### SUPPLIED PASSAGE
-*-
Why This Decision Matters So Much

Multi-tenancy architecture is one of those decisions that's easy to make and incredibly expensive to change. We've helped three companies migrate between multi-tenancy models, and each migration was a 3-5 month project involving data migration, query rewriting, and extensive testing. Get it right the first time if you can.

We've implemented all three approaches in production: row-level isolation (shared schema, shared database), schema-level isolation (separate schemas, shared database), and database-level isolation (separate databases per tenant). Here's what we've learned from operating each.

Row-Level Isolation: Our Default Recommendation

Every table has a tenant_id column. Every query includes a WHERE tenant_id = ? clause (or, better, PostgreSQL RLS policies enforce this automatically). All tenants share the same tables, same indexes, same connection pool.

Advantages: simplest to implement and operate, most cost-efficient (one database handles thousands of tenants), schema changes apply to all tenants simultaneously, and aggregate queries across tenants are straightforward (useful for admin dashboards and analytics). We use this for our SaaS products and most client projects.

The risk: a missing WHERE clause in one query could expose one tenant's data to another. This is why we strongly recommend PostgreSQL RLS — the database enforces isolation regardless of application code bugs. We set the current tenant at the connection level (SET app.current_tenant = '...') and RLS policies reference this variable. Even if a developer writes SELECT * FROM orders without a WHERE clause, RLS ensures only the current tenant's orders are returned.

Performance consideration: at scale, the tenant_id column needs to be part of every composite index. We've seen significant query performance degradation at 500K+ rows per table when tenant_id wasn't included in relevant indexes. Always create indexes as (tenant_id, other_columns) not just (other_columns).

Schema-Level Isolation: The Middle Ground

Each tenant gets their own PostgreSQL schema within a shared database. So tenant_abc has their own orders table in the tenant_abc schema, completely separate from tenant_xyz's orders table in the tenant_xyz schema. We set the search_path at connection time to route queries to the correct schema.
-*-
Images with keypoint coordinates
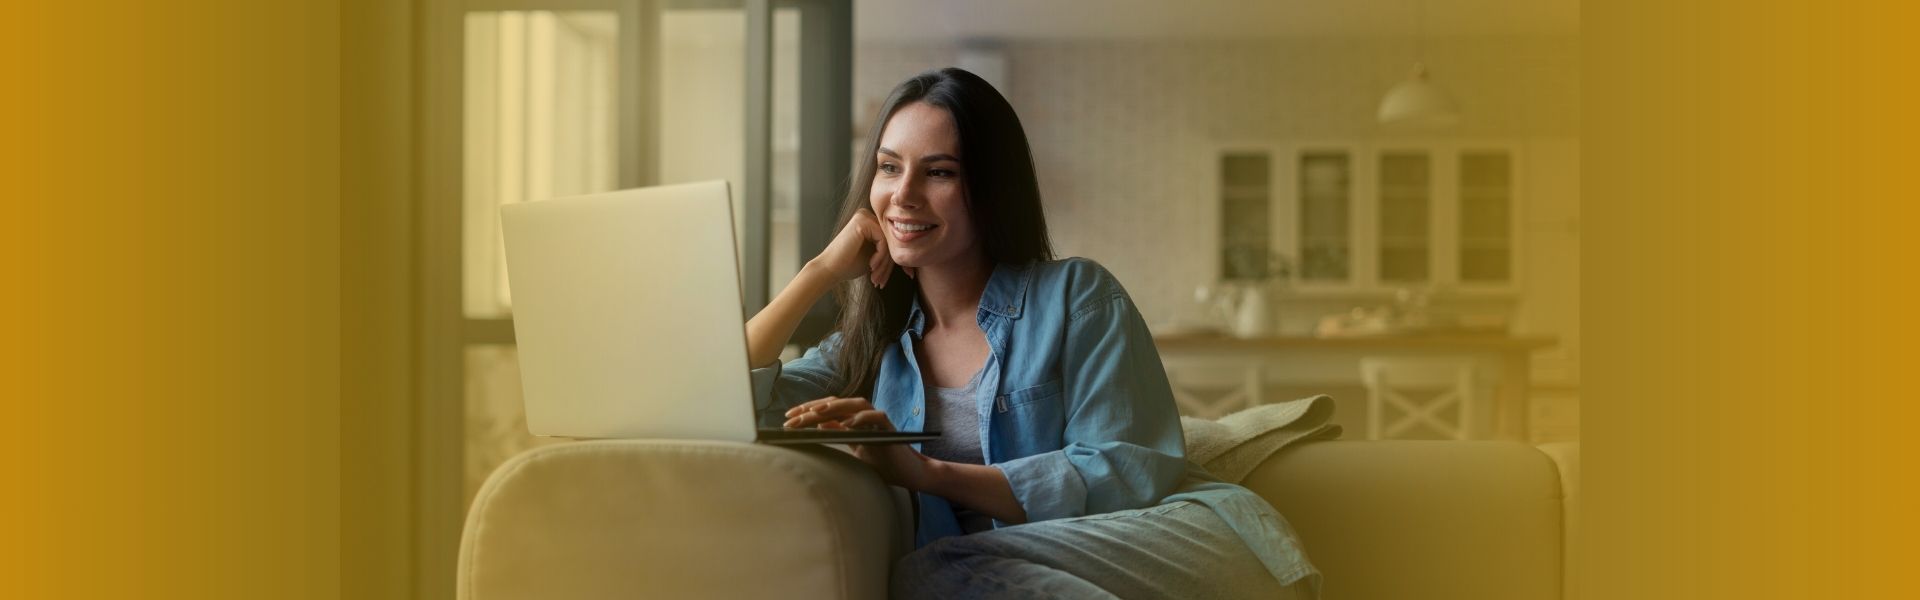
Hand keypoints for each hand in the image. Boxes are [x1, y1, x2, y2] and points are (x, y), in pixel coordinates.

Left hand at [783, 396, 935, 488]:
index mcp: (853, 421)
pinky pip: (876, 416)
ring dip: (835, 407)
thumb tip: (818, 425)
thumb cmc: (883, 464)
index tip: (788, 419)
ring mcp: (877, 420)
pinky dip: (861, 418)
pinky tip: (847, 423)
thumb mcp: (854, 450)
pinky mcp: (890, 428)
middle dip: (813, 408)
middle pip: (836, 404)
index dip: (807, 412)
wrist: (909, 474)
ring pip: (855, 404)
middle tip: (793, 417)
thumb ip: (838, 436)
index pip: (827, 410)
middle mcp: (864, 416)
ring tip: (816, 412)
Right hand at [807, 208, 910, 288]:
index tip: (899, 276)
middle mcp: (868, 215)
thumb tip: (913, 263)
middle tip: (882, 281)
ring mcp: (865, 216)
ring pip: (888, 241)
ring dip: (885, 263)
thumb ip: (890, 252)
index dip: (895, 260)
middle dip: (890, 264)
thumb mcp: (876, 257)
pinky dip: (880, 256)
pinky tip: (871, 266)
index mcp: (871, 222)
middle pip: (891, 240)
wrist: (830, 269)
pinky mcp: (862, 221)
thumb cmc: (850, 265)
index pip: (891, 240)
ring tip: (877, 278)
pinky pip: (883, 240)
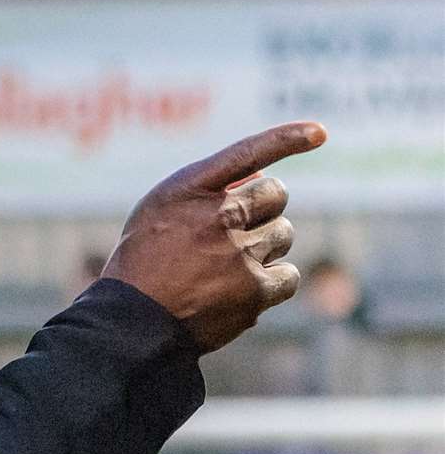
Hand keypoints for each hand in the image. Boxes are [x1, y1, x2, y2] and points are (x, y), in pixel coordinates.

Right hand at [101, 121, 326, 352]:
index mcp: (188, 189)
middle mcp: (218, 215)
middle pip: (276, 196)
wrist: (133, 320)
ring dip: (264, 245)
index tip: (320, 133)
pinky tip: (242, 289)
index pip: (247, 153)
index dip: (287, 138)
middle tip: (238, 229)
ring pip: (283, 234)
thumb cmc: (144, 261)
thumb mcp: (159, 211)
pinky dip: (272, 281)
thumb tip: (264, 177)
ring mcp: (239, 253)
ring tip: (227, 265)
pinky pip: (289, 275)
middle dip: (264, 208)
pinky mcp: (254, 291)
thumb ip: (206, 191)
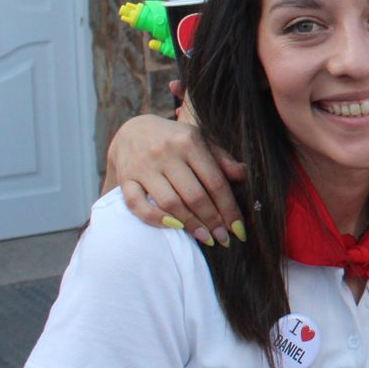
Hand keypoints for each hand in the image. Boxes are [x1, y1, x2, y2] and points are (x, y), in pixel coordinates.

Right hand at [107, 115, 246, 245]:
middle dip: (212, 221)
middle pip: (194, 195)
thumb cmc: (174, 139)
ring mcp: (143, 166)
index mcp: (189, 142)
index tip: (239, 229)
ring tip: (205, 237)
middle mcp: (166, 153)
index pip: (215, 182)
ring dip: (190, 224)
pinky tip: (174, 227)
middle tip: (223, 238)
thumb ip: (220, 159)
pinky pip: (138, 205)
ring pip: (170, 203)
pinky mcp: (126, 178)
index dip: (229, 208)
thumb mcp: (200, 140)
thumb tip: (242, 174)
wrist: (132, 129)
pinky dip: (156, 219)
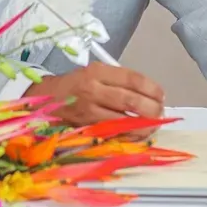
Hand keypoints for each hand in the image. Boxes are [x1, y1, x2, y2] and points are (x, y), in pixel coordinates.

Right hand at [24, 62, 164, 135]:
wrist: (45, 99)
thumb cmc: (75, 85)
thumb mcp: (95, 73)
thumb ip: (119, 81)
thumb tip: (149, 94)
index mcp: (98, 71)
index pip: (133, 78)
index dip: (152, 88)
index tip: (161, 95)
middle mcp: (93, 88)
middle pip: (131, 100)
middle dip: (152, 109)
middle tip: (161, 112)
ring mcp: (89, 109)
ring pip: (124, 120)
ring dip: (144, 125)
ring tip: (154, 125)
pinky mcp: (85, 126)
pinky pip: (113, 133)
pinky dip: (129, 135)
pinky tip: (138, 134)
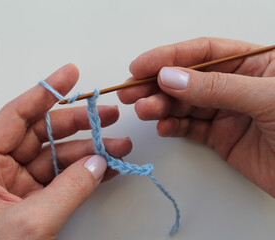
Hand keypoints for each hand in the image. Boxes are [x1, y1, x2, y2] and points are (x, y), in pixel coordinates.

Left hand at [0, 64, 131, 238]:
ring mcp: (23, 185)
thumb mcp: (30, 224)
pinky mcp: (40, 201)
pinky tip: (110, 167)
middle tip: (108, 114)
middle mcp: (1, 170)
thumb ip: (68, 189)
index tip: (71, 74)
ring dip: (91, 149)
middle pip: (43, 133)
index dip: (44, 92)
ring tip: (120, 146)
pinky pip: (67, 178)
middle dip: (77, 122)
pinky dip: (89, 172)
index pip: (15, 117)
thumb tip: (99, 163)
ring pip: (60, 156)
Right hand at [118, 38, 274, 196]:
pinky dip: (173, 126)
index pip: (203, 52)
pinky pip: (190, 128)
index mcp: (253, 63)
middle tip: (131, 91)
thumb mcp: (266, 98)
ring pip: (185, 104)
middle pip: (187, 78)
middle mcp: (235, 85)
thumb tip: (170, 77)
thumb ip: (216, 87)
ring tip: (144, 110)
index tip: (141, 65)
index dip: (169, 56)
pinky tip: (162, 125)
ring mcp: (226, 111)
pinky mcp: (220, 137)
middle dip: (157, 83)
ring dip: (161, 106)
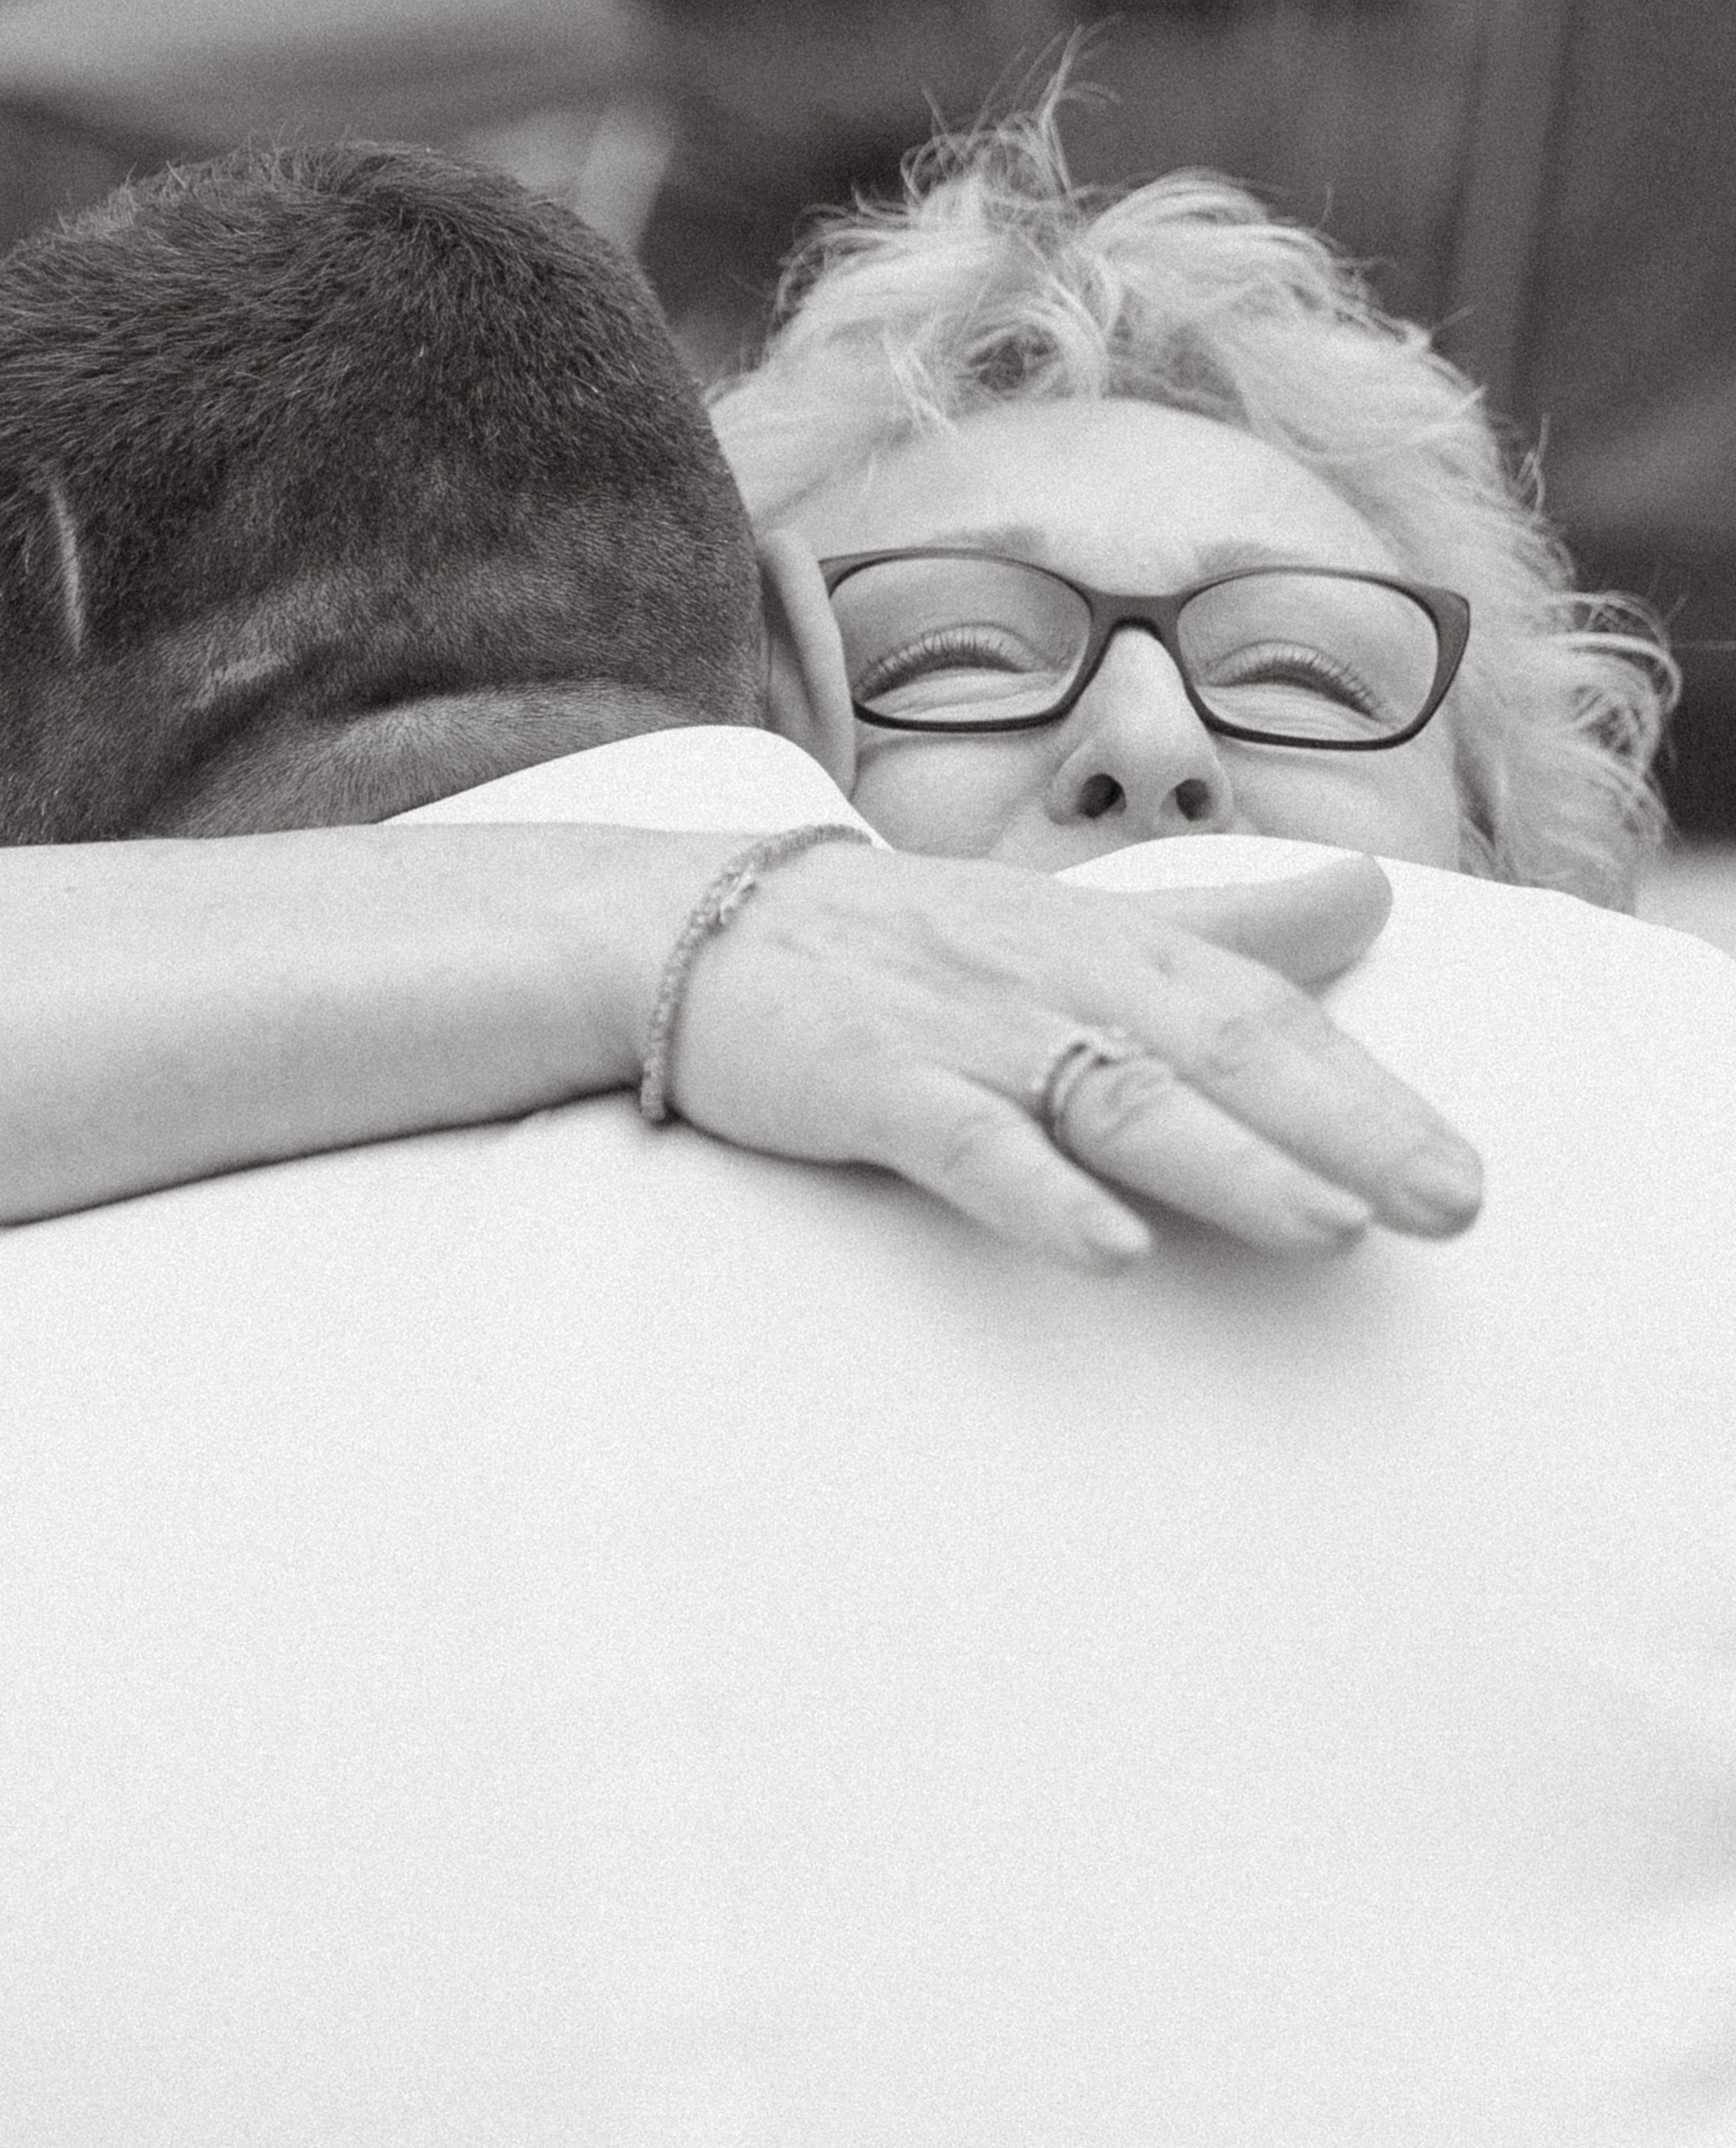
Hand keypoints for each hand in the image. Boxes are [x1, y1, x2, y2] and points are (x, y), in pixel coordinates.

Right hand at [660, 843, 1482, 1267]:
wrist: (687, 923)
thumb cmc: (905, 939)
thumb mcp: (1076, 924)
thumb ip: (1225, 926)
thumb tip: (1371, 897)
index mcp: (1111, 940)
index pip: (1263, 1012)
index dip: (1369, 1092)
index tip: (1461, 1175)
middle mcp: (1053, 973)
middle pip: (1219, 1049)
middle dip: (1342, 1128)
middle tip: (1450, 1206)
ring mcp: (961, 1026)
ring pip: (1112, 1095)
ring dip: (1225, 1163)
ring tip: (1329, 1226)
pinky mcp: (867, 1081)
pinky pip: (964, 1141)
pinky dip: (1038, 1193)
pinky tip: (1109, 1250)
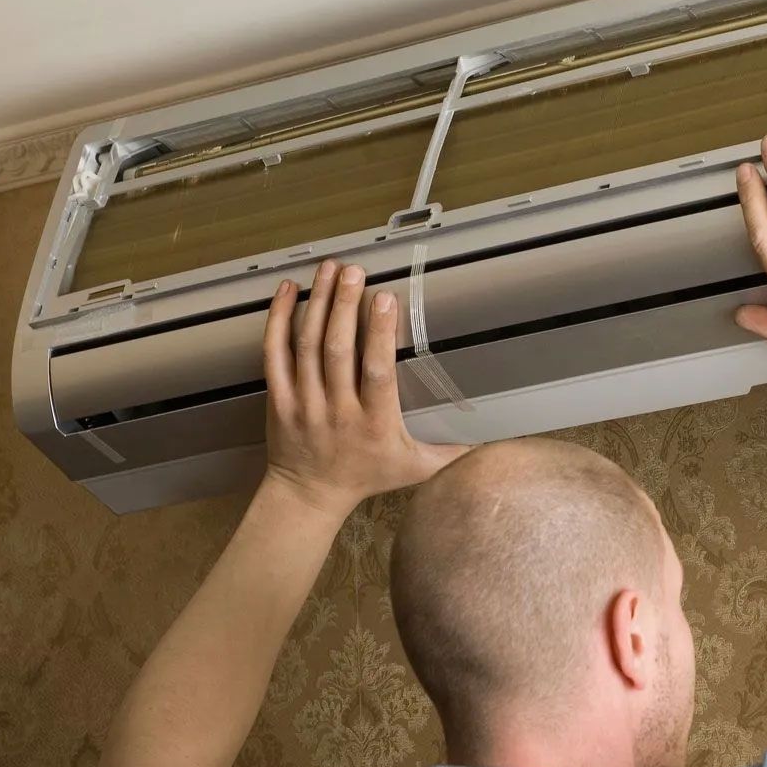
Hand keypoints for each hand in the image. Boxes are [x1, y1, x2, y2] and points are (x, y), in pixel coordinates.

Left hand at [261, 260, 468, 517]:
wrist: (308, 496)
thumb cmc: (366, 477)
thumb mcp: (414, 469)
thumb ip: (451, 452)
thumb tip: (492, 438)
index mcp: (374, 422)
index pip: (377, 372)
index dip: (378, 334)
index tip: (385, 299)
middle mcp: (337, 409)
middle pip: (338, 351)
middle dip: (345, 306)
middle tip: (355, 270)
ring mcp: (304, 402)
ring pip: (308, 346)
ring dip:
-*-
### REQUIRED TASKS
a – Copy the multi-tenancy passage word for word from "Why This Decision" to "from operating each.".
b – In the multi-tenancy passage, how long did each migration between multi-tenancy models take?

### RESPONSES TO THE EXERCISE
a –
Why This Decision Matters So Much

Multi-tenancy architecture is one of those decisions that's easy to make and incredibly expensive to change. We've helped three companies migrate between multi-tenancy models, and each migration was a 3-5 month project involving data migration, query rewriting, and extensive testing. Get it right the first time if you can.

We've implemented all three approaches in production: row-level isolation (shared schema, shared database), schema-level isolation (separate schemas, shared database), and database-level isolation (separate databases per tenant). Here's what we've learned from operating each.

b – Each migration was a 3-5 month project.